Ein Schmunzeln schleicht sich auf mein Gesicht. Überwältigt von der Flut an Fragen, antworte ich einfach. "Hallo, Elissa. Ich bin 18 und Essad und ich kennen uns schon lange, weil wir auf eine Schule gehen und er ein Freund meines großen Bruders Zayn ist."
"Elissa, lass sie doch mal Luft holen! Wir sind nur kurz hier, um meine Bandagen zu holen", weist Essad sie zurecht und klaut sich eine Nudel aus dem Kochtopf, die er sich in den Mund steckt. Auf dem Herd stehen Makkaroni mit Tomaten-Hackfleischsauce, daneben steht eine Schüssel mit Knoblauchjoghurt.
Maryam lächelt und legt ihrer Tochter schützend eine Hand auf die Schulter. "Khallas, Essad. Elissa meint das doch nicht böse, sie ist einfach neugierig. Kommt, setzt euch, ich gebe euch Essen."
Er winkt ab. "Wir haben keine Zeit, Mama, ich muss doch zum Training." Er nickt mir kurz zu, dann verschwindet er in den Flur.
"Min ayna anta?", fragt Maryam mich höflich. "Meine Eltern kommen aus dem Libanon", antworte ich.
Elissa stellt schließlich die Frage, die ich schon fast erwartet habe, aber nicht zu beantworten weiß: "Bist du jetzt Essads Freundin?"
Gott sei Dank tritt Essad in dem Moment wieder in die Küche und hebt schnell eine Hand. "Elissa, es reicht", sagt er bestimmt und wirft ihr einen strengen Blick zu.
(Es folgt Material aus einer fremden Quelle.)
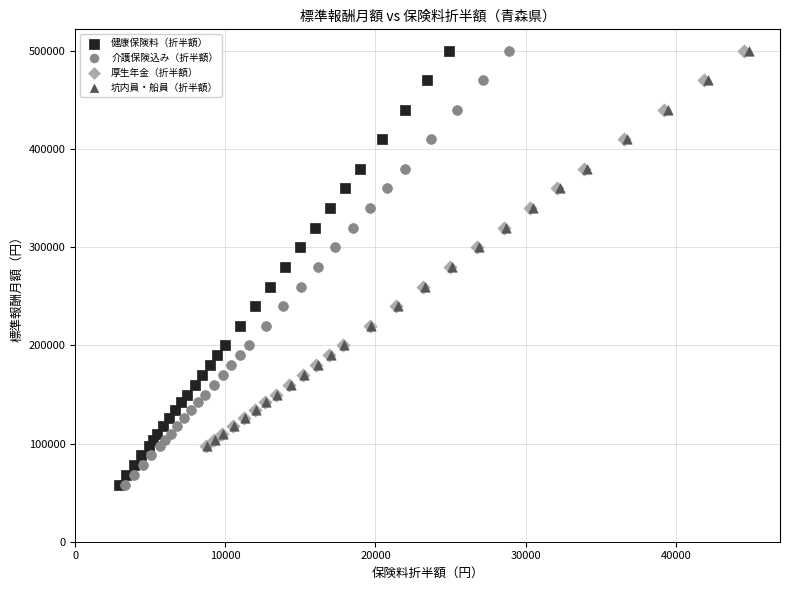

What are all the series names shown in the legend?

健康保険料（折半額）, 介護保険込み（折半額）, 厚生年金（折半額）, 坑内員・船員（折半額）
Er wendet sich zu mir. "Komm Shalia, wir müssen los." In seiner Hand aufgerollt die roten Bandagen, wegen der wir hier sind.
Elissa schaut beschämt drein und murmelt eine Entschuldigung, während Maryam uns verabschiedet. "Hat mich gefreut, Shalia", sagt sie herzlich und umarmt mich nochmal. "Ich hoffe, wir sehen uns bald wieder."
Ich lächele und nicke. "Danke, Maryam. Ich hoffe es auch."
Als wir die Treppen hinuntergehen, fühle ich mich erleichtert und irgendwie erfüllt. Essad bemerkt meinen Ausdruck und fragt: "War doch gar nicht so schlimm, oder?"
Ich schüttele den Kopf. "Nein, überhaupt nicht. Deine Familie ist sehr nett."
Er greift nach meiner Hand, als wir auf den Bürgersteig treten. "Sie mochten dich - genau wie ich."
Ich schlinge meine Arme um seinen Bauch und schmiege mein Gesicht an seine Wange. Er küsst auf meinen Scheitel und verschränkt seine Arme hinter meinem Rücken. "Danke, dass du mitgekommen bist. Das bedeutet mir viel."